**Passage provided**

==*==

January 3, 2014 at 4:02 am
Yeah...Drop and reinserting the data and create index after that would be good....but if we already have million of rows into the table, I don't think we must drop and re-insert it. So all I can do is rebuilding the index
January 3, 2014 at 4:05 am
Jeff Moden (1/2/2014)
prakashr.r7 (1/2/2014)
Why are we not able to rebuild indexes having BLOB data? do we need to drop and recreate in alternate?You can rebuild indexes that contain BLOB data as INCLUDEs. You just can't rebuild them in an ONLINE fashion prior to SQL Server 2014.
What error message(s) are you getting?
This is the message that I am getting
Msg 2725, Level 16, State 2, Line 1
An online operation cannot be performed for index 'Ix_Att_PK' because the index contains column 'KpiFile' of data type text, ntext, image or FILESTREAM. For a non-clustered index, the column could be an include column of the index. For a clustered index, the column could be any column of the table. If DROP_EXISTING is used, the column could be part of a new or old index. The operation must be performed offline.
January 3, 2014 at 4:14 am
If you're inserting data in a table, then more than likely the insert transaction is locking the tables therefore the application is not going to be able to access the data.

==*==

**Written request A**
According to the forum thread, before which version of SQL Server can indexes containing BLOB data as INCLUDEs not be rebuilt online?
**Written request B**
In the forum thread, turn the paragraph beginning "An online operation cannot be performed" into a brief bulleted list that keeps its main facts.
**Written request C**
Reproduce the part of the forum thread starting at "January 3, 2014 at 4:02" and ending at "are you getting?".
The entries have no connection to the forum thread.

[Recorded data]
==*==

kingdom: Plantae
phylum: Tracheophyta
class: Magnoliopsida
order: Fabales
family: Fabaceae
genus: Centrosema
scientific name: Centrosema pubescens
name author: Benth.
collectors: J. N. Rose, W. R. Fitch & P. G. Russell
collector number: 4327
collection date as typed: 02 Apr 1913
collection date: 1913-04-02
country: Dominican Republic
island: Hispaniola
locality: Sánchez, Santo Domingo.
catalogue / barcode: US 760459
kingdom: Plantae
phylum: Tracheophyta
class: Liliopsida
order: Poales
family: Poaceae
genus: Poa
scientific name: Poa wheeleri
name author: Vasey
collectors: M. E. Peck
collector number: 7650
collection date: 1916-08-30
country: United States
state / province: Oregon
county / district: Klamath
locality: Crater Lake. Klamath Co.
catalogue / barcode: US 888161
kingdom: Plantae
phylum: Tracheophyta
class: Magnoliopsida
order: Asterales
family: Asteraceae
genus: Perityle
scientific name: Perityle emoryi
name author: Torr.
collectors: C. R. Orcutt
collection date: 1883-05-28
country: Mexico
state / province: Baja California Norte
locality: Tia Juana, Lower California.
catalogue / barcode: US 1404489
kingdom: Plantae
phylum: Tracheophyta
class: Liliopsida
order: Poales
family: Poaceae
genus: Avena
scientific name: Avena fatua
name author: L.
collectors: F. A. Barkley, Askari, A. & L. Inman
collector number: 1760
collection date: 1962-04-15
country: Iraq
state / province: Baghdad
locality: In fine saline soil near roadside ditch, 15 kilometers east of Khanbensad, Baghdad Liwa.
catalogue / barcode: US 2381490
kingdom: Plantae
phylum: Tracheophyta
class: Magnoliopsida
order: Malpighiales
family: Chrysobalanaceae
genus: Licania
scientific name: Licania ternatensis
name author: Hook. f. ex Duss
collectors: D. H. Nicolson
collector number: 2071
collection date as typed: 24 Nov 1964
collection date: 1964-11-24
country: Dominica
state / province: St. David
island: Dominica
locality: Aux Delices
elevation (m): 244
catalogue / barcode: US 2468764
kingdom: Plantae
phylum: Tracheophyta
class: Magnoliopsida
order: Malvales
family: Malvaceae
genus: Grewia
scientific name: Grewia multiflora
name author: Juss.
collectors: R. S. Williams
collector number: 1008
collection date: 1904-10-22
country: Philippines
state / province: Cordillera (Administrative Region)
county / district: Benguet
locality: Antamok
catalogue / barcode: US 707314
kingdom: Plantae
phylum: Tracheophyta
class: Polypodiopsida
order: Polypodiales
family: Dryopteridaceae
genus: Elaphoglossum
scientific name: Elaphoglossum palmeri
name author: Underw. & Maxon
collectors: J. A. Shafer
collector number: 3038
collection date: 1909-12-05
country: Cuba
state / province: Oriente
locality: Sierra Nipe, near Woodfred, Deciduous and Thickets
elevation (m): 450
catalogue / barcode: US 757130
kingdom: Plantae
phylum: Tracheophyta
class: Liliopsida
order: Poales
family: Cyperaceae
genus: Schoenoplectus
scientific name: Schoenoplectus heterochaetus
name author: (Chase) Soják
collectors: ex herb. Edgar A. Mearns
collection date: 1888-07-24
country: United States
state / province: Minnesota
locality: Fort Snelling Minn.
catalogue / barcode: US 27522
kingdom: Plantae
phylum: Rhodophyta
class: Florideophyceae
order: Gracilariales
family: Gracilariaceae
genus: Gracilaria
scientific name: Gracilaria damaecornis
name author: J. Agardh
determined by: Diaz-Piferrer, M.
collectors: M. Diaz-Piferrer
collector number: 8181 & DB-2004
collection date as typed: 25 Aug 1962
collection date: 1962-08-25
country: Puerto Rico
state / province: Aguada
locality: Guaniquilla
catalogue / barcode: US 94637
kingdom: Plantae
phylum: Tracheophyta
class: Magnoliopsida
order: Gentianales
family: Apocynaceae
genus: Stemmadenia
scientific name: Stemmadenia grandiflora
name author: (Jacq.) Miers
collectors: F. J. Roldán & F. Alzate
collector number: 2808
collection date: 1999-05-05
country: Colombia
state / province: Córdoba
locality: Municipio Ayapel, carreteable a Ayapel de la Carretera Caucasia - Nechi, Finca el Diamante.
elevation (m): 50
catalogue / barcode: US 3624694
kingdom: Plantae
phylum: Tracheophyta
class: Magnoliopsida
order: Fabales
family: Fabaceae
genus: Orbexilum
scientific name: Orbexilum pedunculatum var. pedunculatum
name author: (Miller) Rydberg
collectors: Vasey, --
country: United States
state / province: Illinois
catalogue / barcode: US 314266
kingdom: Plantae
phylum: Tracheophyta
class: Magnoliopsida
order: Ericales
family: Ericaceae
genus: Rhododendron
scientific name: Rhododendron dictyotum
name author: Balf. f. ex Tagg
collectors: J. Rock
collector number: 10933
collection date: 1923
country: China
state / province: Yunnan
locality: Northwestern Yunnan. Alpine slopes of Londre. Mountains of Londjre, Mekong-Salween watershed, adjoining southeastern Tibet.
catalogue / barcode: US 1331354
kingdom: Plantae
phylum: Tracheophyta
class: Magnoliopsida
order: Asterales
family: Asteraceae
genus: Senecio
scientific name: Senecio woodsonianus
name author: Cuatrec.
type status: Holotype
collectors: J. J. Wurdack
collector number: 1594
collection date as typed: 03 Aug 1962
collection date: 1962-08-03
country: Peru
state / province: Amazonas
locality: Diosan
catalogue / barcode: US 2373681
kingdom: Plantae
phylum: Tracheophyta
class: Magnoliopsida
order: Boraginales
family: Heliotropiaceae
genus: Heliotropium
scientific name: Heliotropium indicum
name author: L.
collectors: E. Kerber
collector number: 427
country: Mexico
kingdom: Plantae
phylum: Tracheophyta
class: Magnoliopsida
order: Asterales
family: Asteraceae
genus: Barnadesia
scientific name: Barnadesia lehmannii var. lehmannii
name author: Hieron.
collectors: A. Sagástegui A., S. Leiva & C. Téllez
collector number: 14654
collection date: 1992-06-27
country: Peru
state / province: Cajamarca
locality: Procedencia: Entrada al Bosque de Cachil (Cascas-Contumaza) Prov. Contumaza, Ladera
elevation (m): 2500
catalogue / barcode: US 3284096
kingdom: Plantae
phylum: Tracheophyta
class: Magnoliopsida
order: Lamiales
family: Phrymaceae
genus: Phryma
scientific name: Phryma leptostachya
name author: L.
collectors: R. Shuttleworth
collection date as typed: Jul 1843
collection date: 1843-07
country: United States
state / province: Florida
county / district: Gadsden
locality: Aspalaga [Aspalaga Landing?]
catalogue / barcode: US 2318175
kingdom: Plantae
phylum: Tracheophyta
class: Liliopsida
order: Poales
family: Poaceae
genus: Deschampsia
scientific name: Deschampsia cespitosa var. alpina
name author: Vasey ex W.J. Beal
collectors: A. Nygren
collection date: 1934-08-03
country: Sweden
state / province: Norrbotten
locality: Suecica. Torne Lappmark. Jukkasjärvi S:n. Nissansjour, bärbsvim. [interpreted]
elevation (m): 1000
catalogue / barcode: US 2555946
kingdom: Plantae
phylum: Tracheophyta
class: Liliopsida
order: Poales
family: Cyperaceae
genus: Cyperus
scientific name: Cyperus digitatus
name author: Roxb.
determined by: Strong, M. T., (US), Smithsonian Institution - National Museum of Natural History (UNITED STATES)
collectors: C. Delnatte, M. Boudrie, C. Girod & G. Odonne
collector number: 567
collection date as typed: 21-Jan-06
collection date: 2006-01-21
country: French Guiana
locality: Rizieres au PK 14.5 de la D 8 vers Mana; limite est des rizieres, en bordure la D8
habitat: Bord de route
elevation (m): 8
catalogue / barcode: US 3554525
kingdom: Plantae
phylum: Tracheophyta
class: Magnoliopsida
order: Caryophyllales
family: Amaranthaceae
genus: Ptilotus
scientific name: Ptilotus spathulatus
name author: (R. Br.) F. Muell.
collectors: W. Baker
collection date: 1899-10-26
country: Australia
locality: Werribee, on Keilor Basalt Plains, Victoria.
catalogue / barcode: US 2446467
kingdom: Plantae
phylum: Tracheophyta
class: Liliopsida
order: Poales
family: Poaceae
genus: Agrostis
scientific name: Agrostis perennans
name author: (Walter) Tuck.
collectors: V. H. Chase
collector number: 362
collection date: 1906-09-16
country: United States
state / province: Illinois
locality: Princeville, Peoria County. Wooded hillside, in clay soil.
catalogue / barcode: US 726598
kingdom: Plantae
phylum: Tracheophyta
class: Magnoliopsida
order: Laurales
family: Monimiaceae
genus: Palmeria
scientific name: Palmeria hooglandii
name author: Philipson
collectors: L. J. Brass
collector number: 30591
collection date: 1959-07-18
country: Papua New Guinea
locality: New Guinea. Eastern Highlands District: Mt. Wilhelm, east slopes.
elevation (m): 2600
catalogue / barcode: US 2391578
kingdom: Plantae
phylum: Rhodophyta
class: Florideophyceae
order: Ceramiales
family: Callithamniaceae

==*==

**Written answer A**
SQL Server 2014.

**Written answer B**
- Index 'Ix_Att_PK' cannot be handled online because it contains column 'KpiFile' of data type text, ntext, image or FILESTREAM.
- For a non-clustered index, the column could be an include column.
- For a clustered index, the column could be any column of the table.
- With DROP_EXISTING, the column could be part of a new or old index.
- The operation must be done offline.

**Written answer C**
January 3, 2014 at 4:02 am
Yeah...Drop and reinserting the data and create index after that would be good....but if we already have million of rows into the table, I don't think we must drop and re-insert it. So all I can do is rebuilding the index
January 3, 2014 at 4:05 am
Jeff Moden (1/2/2014)
prakashr.r7 (1/2/2014)
Why are we not able to rebuild indexes having BLOB data? do we need to drop and recreate in alternate?You can rebuild indexes that contain BLOB data as INCLUDEs. You just can't rebuild them in an ONLINE fashion prior to SQL Server 2014.
What error message(s) are you getting?